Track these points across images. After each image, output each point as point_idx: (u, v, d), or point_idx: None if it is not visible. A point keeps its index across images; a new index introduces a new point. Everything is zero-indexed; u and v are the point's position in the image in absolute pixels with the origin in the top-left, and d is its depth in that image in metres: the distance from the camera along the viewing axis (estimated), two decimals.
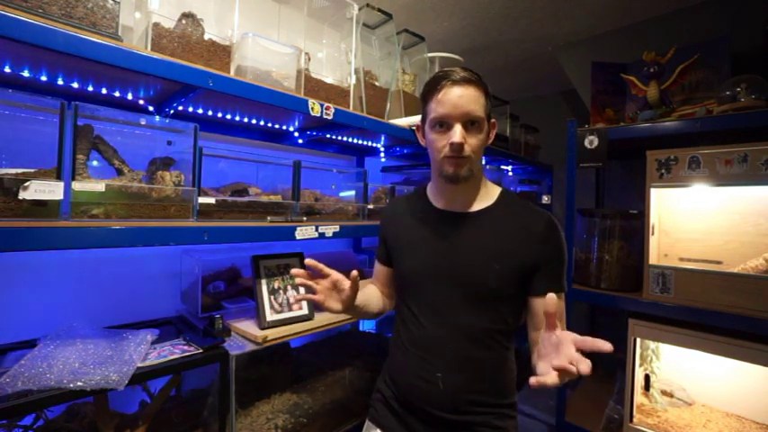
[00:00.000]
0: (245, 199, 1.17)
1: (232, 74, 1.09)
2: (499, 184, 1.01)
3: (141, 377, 0.88)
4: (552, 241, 0.88)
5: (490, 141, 0.95)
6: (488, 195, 0.96)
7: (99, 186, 0.84)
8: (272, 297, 1.24)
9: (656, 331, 1.46)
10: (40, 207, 0.75)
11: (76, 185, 0.81)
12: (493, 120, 0.95)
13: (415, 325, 0.94)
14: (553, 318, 0.68)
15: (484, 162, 2.44)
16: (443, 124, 0.87)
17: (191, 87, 0.97)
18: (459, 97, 0.84)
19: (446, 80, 0.86)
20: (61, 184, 0.77)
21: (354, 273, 0.86)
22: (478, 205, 0.95)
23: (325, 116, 1.21)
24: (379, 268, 1.11)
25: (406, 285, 0.99)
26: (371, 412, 1.05)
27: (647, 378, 1.60)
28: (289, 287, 1.29)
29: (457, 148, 0.85)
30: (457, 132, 0.85)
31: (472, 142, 0.87)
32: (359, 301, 0.96)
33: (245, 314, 1.31)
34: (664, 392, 1.61)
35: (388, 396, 0.99)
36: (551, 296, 0.67)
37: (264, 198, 1.23)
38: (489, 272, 0.87)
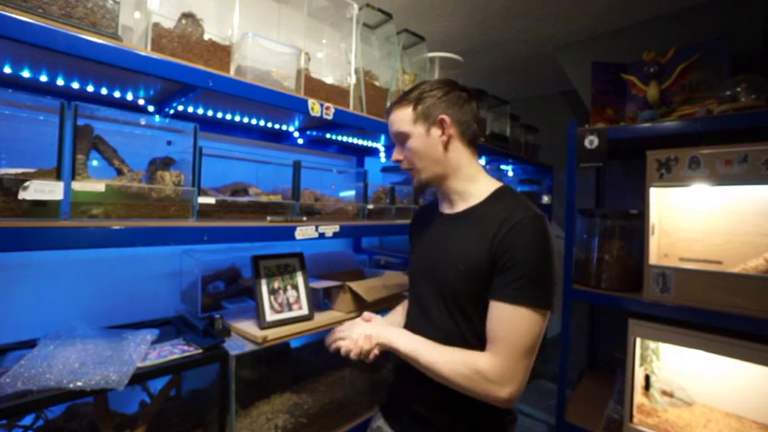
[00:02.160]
0: (245, 199, 1.17)
1: (232, 74, 1.09)
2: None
3: (141, 377, 0.88)
4: (518, 239, 0.79)
5: (447, 136, 0.90)
6: (478, 194, 0.93)
7: (99, 186, 0.84)
8: (272, 297, 1.24)
9: (656, 331, 1.46)
10: (40, 207, 0.75)
11: (76, 185, 0.81)
12: (441, 116, 0.90)
13: (410, 321, 1.01)
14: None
15: (484, 162, 2.43)
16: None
17: (191, 87, 0.97)
18: (390, 124, 0.98)
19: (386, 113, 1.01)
20: (61, 184, 0.77)
21: None
22: (464, 206, 0.95)
23: (324, 116, 1.21)
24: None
25: (409, 286, 1.08)
26: (380, 399, 1.12)
27: (647, 378, 1.60)
28: (288, 287, 1.29)
29: (398, 164, 0.98)
30: (394, 152, 0.99)
31: (408, 156, 0.96)
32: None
33: (245, 314, 1.31)
34: (664, 392, 1.61)
35: (390, 387, 1.07)
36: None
37: (264, 198, 1.23)
38: (455, 273, 0.87)
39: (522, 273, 0.78)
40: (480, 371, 0.77)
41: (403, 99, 0.95)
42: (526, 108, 3.00)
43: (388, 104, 0.98)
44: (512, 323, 0.78)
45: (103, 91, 1.08)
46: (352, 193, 1.64)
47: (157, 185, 0.96)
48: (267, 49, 1.16)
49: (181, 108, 1.22)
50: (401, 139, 0.95)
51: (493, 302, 0.81)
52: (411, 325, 0.99)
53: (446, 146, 0.91)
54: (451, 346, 0.85)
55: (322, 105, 1.20)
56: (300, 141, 1.70)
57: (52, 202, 0.76)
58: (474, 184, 0.94)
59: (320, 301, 1.43)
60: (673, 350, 1.62)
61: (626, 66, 1.85)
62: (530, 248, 0.79)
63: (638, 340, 1.52)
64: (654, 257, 1.52)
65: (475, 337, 0.86)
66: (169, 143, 1.08)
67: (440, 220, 0.99)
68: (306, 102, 1.17)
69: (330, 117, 1.22)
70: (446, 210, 1.00)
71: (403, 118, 0.93)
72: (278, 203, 1.24)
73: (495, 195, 0.91)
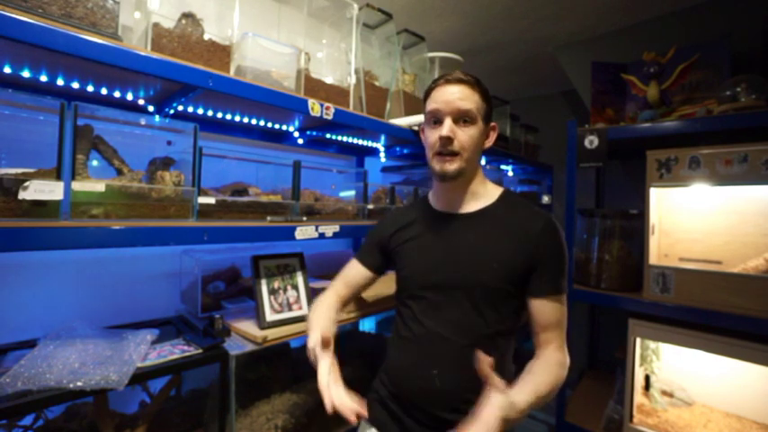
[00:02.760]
0: (245, 199, 1.17)
1: (232, 74, 1.09)
2: (500, 185, 1.03)
3: (141, 377, 0.88)
4: (550, 242, 0.89)
5: (490, 144, 0.98)
6: (488, 195, 0.98)
7: (99, 186, 0.84)
8: (272, 297, 1.24)
9: (656, 331, 1.46)
10: (40, 207, 0.75)
11: (76, 185, 0.81)
12: (493, 123, 0.98)
13: (415, 323, 0.95)
14: (491, 378, 0.71)
15: (484, 162, 2.43)
16: (436, 120, 0.93)
17: (191, 87, 0.97)
18: (451, 93, 0.90)
19: (441, 79, 0.93)
20: (61, 184, 0.77)
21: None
22: (477, 205, 0.97)
23: (324, 116, 1.21)
24: (358, 271, 1.10)
25: (407, 286, 1.00)
26: (372, 414, 1.04)
27: (647, 378, 1.60)
28: (288, 287, 1.29)
29: (445, 141, 0.89)
30: (446, 126, 0.90)
31: (463, 138, 0.90)
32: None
33: (244, 314, 1.31)
34: (664, 392, 1.61)
35: (384, 395, 1.00)
36: (484, 357, 0.71)
37: (264, 198, 1.23)
38: (489, 272, 0.89)
39: (559, 270, 0.90)
40: (565, 366, 0.87)
41: (473, 82, 0.91)
42: (526, 108, 2.99)
43: (451, 75, 0.92)
44: (560, 314, 0.90)
45: (103, 91, 1.08)
46: (352, 193, 1.64)
47: (157, 185, 0.96)
48: (267, 49, 1.16)
49: (181, 108, 1.22)
50: (460, 116, 0.90)
51: (540, 300, 0.89)
52: (414, 324, 0.95)
53: (483, 148, 0.97)
54: (470, 338, 0.88)
55: (322, 105, 1.20)
56: (300, 141, 1.70)
57: (52, 202, 0.76)
58: (484, 186, 1.00)
59: None
60: (673, 350, 1.62)
61: (626, 66, 1.85)
62: (560, 248, 0.90)
63: (638, 340, 1.53)
64: (654, 257, 1.52)
65: (502, 336, 0.91)
66: (169, 143, 1.08)
67: (447, 219, 0.98)
68: (306, 102, 1.17)
69: (330, 117, 1.22)
70: (451, 209, 0.99)
71: (475, 101, 0.90)
72: (278, 203, 1.24)
73: (504, 198, 0.98)
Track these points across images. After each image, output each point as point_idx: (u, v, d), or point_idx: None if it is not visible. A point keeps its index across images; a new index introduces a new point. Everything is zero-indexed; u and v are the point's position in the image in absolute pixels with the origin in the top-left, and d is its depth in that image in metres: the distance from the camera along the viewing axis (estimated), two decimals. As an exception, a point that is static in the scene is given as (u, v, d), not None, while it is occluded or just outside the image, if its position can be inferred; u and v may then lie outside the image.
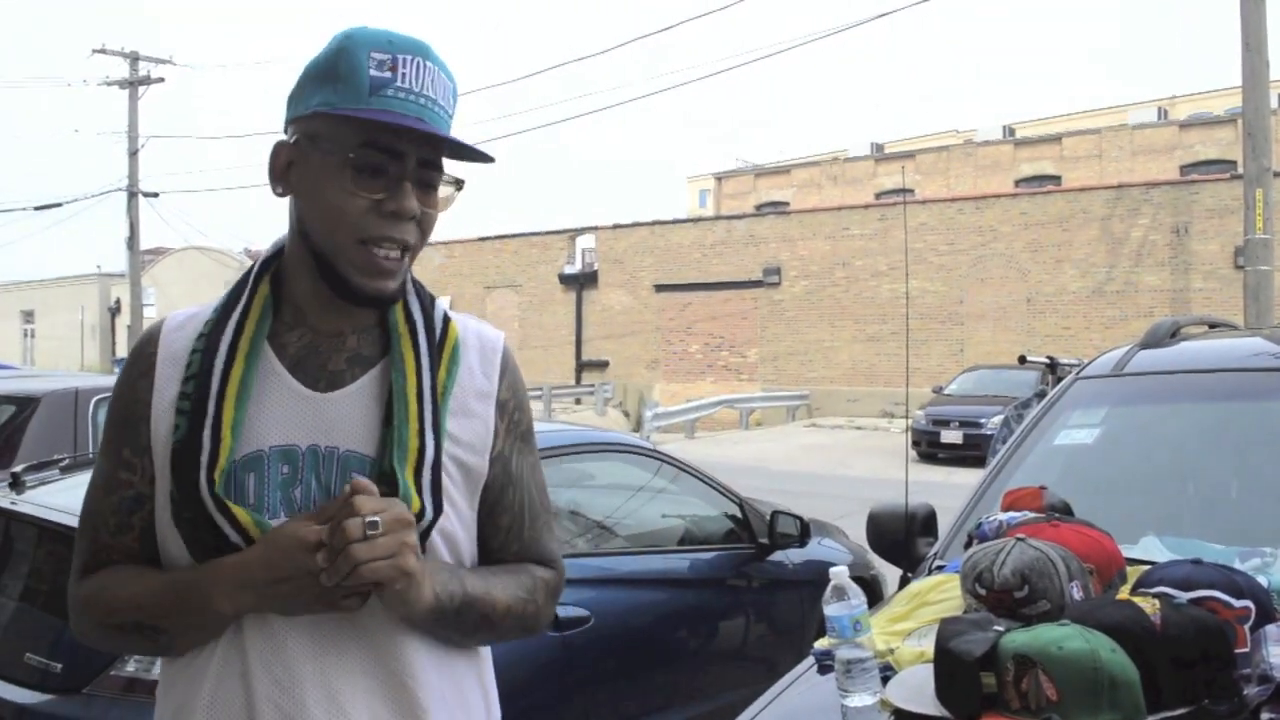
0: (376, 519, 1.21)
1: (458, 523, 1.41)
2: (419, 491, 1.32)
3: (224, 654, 1.32)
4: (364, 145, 1.29)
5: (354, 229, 1.31)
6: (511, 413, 1.48)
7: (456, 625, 1.37)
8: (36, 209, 31.69)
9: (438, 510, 1.34)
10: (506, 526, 1.47)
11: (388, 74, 1.28)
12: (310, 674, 1.29)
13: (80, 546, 1.44)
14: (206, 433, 1.30)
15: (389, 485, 1.29)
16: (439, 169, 1.35)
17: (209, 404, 1.31)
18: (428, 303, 1.46)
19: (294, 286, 1.40)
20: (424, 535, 1.33)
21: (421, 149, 1.32)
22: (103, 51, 29.53)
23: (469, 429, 1.41)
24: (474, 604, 1.37)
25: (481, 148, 1.36)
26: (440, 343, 1.42)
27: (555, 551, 1.54)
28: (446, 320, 1.46)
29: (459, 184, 1.39)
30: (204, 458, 1.29)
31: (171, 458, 1.33)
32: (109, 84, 30.10)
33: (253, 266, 1.44)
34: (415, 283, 1.48)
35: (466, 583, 1.36)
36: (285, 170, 1.37)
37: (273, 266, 1.43)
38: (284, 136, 1.38)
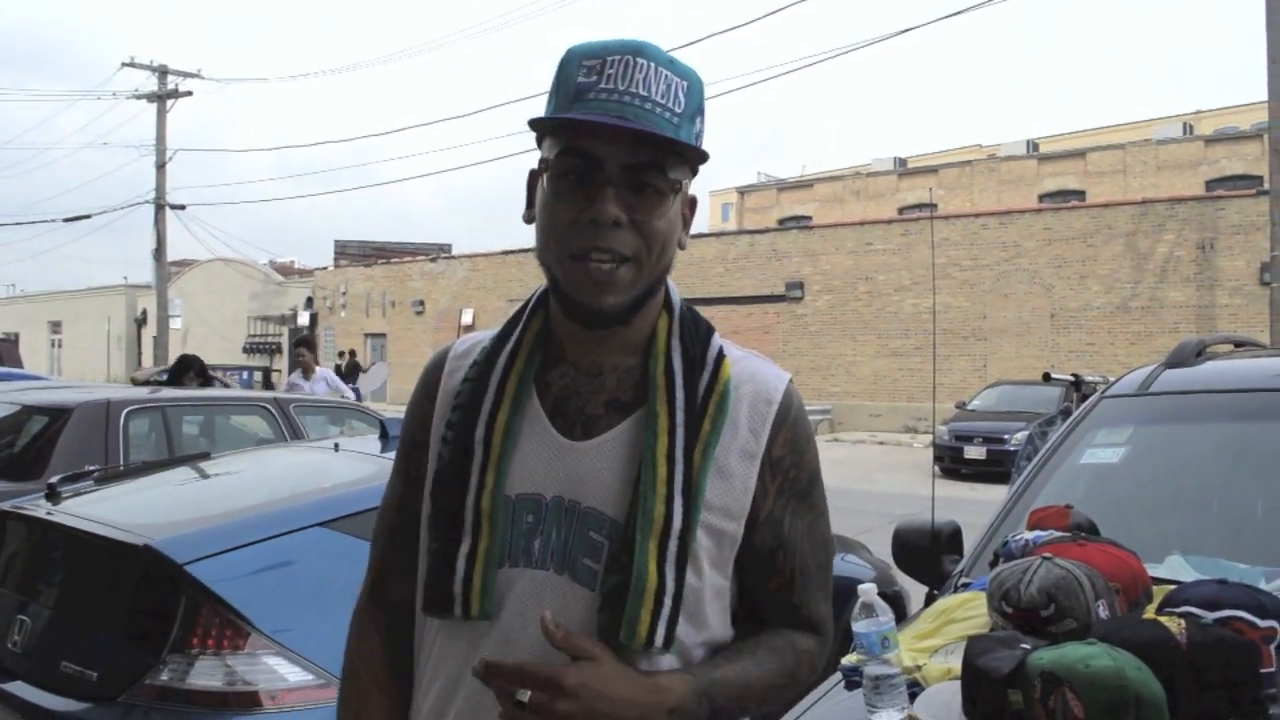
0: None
1: (706, 590, 1.31)
2: (660, 564, 1.23)
3: None
4: (562, 153, 1.24)
5: (562, 243, 1.25)
6: (786, 470, 1.35)
7: None
8: (65, 221, 32.10)
9: (680, 583, 1.25)
10: (775, 589, 1.37)
11: (593, 78, 1.22)
12: None
13: (370, 562, 1.47)
14: (475, 478, 1.28)
15: (629, 553, 1.23)
16: (653, 169, 1.23)
17: (476, 446, 1.29)
18: (695, 345, 1.34)
19: (554, 318, 1.36)
20: (669, 621, 1.25)
21: (627, 152, 1.22)
22: (132, 65, 29.89)
23: (725, 492, 1.30)
24: (720, 714, 1.27)
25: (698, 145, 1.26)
26: (708, 389, 1.31)
27: (823, 615, 1.42)
28: (719, 361, 1.34)
29: (675, 186, 1.26)
30: (469, 499, 1.28)
31: (432, 485, 1.33)
32: (138, 97, 30.46)
33: (531, 297, 1.40)
34: (686, 319, 1.38)
35: (716, 696, 1.26)
36: (532, 196, 1.33)
37: (548, 300, 1.37)
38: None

[WHAT YOU HAVE TO DO]:
An exact, complete copy of the lines above from the one with "4: (364, 145, 1.29)" through the one with "31: (171, 458, 1.33)" is the whole answer.

[RESPONSE TO THIS EXERCISE]:
4: (364, 145, 1.29)
5: (354, 229, 1.31)
6: (511, 413, 1.48)
7: (456, 625, 1.37)
8: (36, 209, 31.69)
9: (438, 510, 1.34)
10: (506, 526, 1.47)
11: (388, 74, 1.28)
12: (310, 674, 1.29)
13: (80, 546, 1.44)
14: (206, 433, 1.30)
15: (389, 485, 1.29)
16: (439, 169, 1.35)
17: (209, 404, 1.31)
18: (428, 303, 1.46)
19: (294, 286, 1.40)
20: (424, 535, 1.33)
21: (421, 149, 1.32)
22: (103, 51, 29.53)
23: (469, 429, 1.41)
24: (474, 604, 1.37)
25: (481, 148, 1.36)
26: (440, 343, 1.42)
27: (555, 551, 1.54)
28: (446, 320, 1.46)
29: (459, 184, 1.39)
30: (204, 458, 1.29)
31: (171, 458, 1.33)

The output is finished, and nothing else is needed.